* [Short task]: Can you copy out every line of the data below word for word, omitting the pictures?

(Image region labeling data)

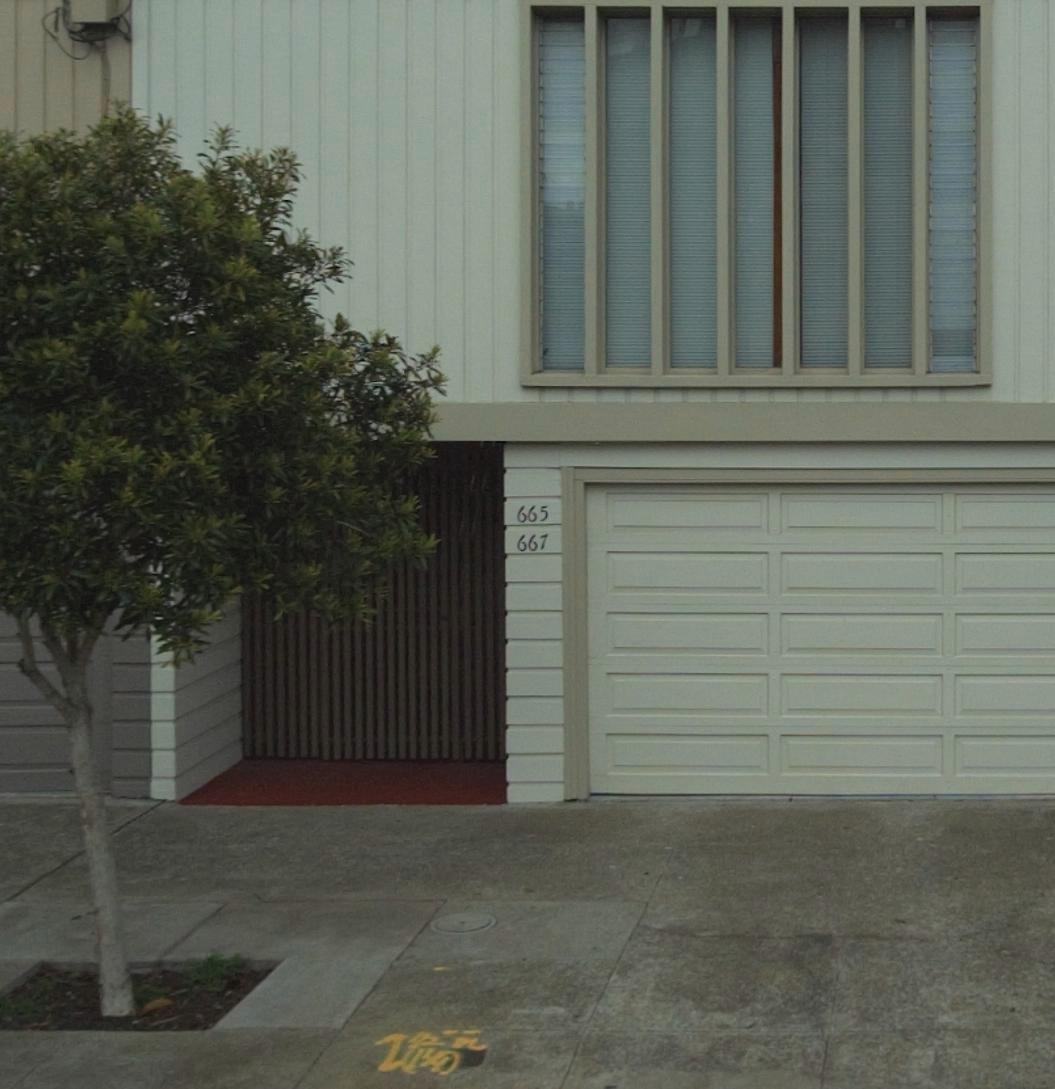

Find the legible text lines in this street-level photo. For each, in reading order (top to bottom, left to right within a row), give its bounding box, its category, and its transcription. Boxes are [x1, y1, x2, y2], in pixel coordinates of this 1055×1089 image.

[516, 505, 549, 524] StreetNumber: 665
[516, 532, 549, 552] StreetNumber: 667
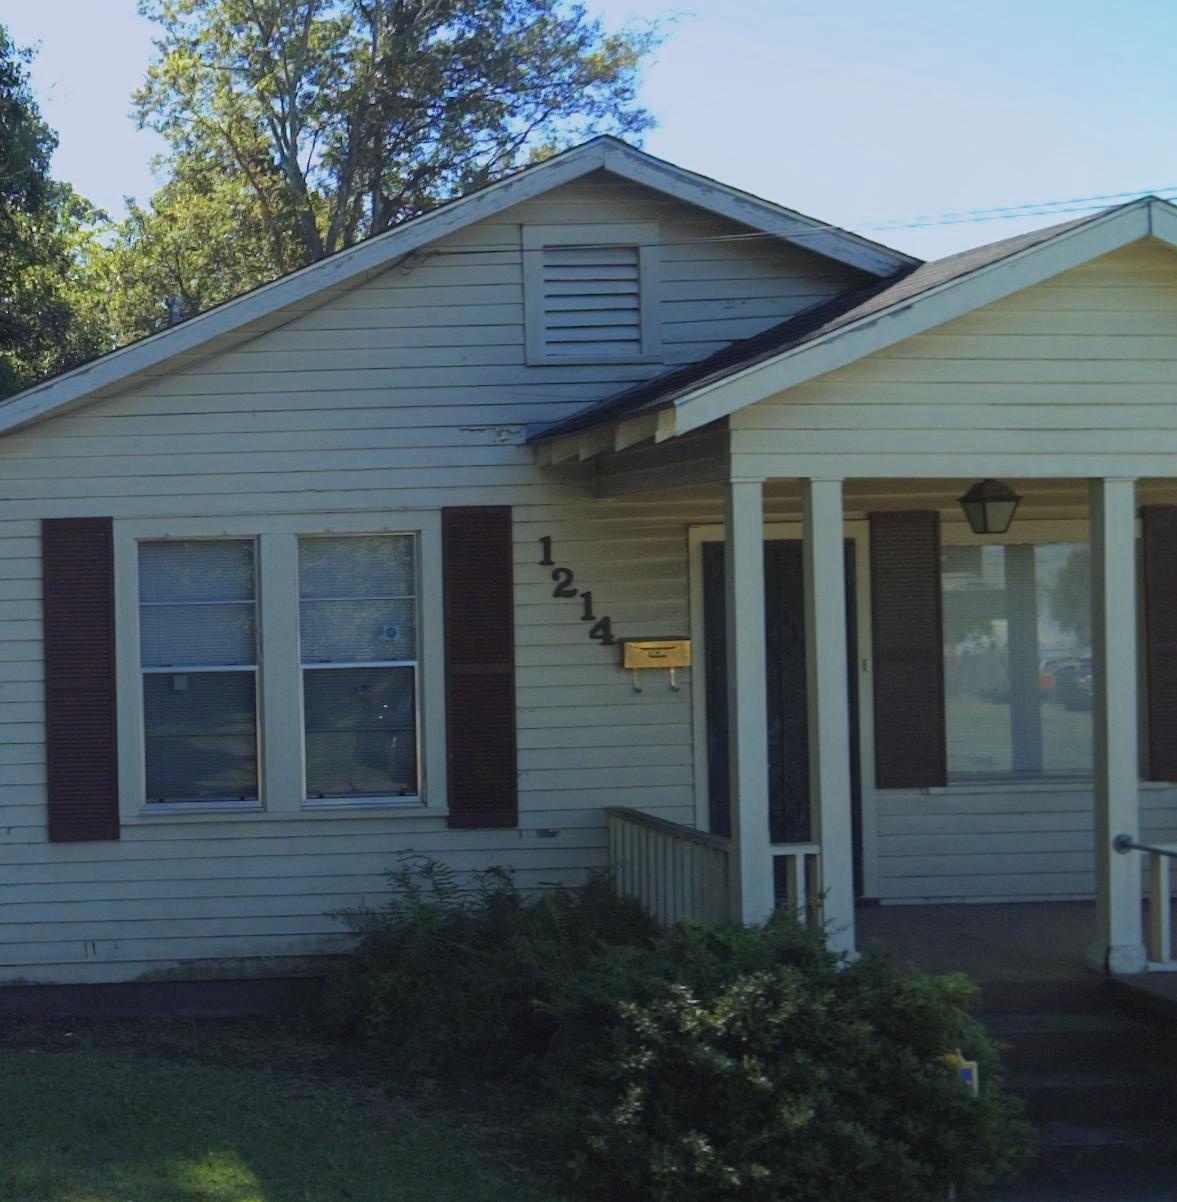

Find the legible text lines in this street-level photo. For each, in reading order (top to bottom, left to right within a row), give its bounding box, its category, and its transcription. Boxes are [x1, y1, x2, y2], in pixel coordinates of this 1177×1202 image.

[535, 532, 619, 648] StreetNumber: 1214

* [Full response]:
Find the legible text lines in this street-level photo. For each, in reading order (top to bottom, left to right within a row), give its bounding box, its category, and its transcription. Boxes are [x1, y1, x2, y2], in pixel coordinates of this 1055×1089 image.

[516, 505, 549, 524] StreetNumber: 665
[516, 532, 549, 552] StreetNumber: 667

Find the legible text lines in this street-level photo. For each, in reading order (top to bottom, left to right within a row), give its bounding box, its category, and its transcription. Boxes are [x1, y1, x2, y2], in pixel coordinates of this 1177×1202 image.

[535, 532, 619, 648] StreetNumber: 1214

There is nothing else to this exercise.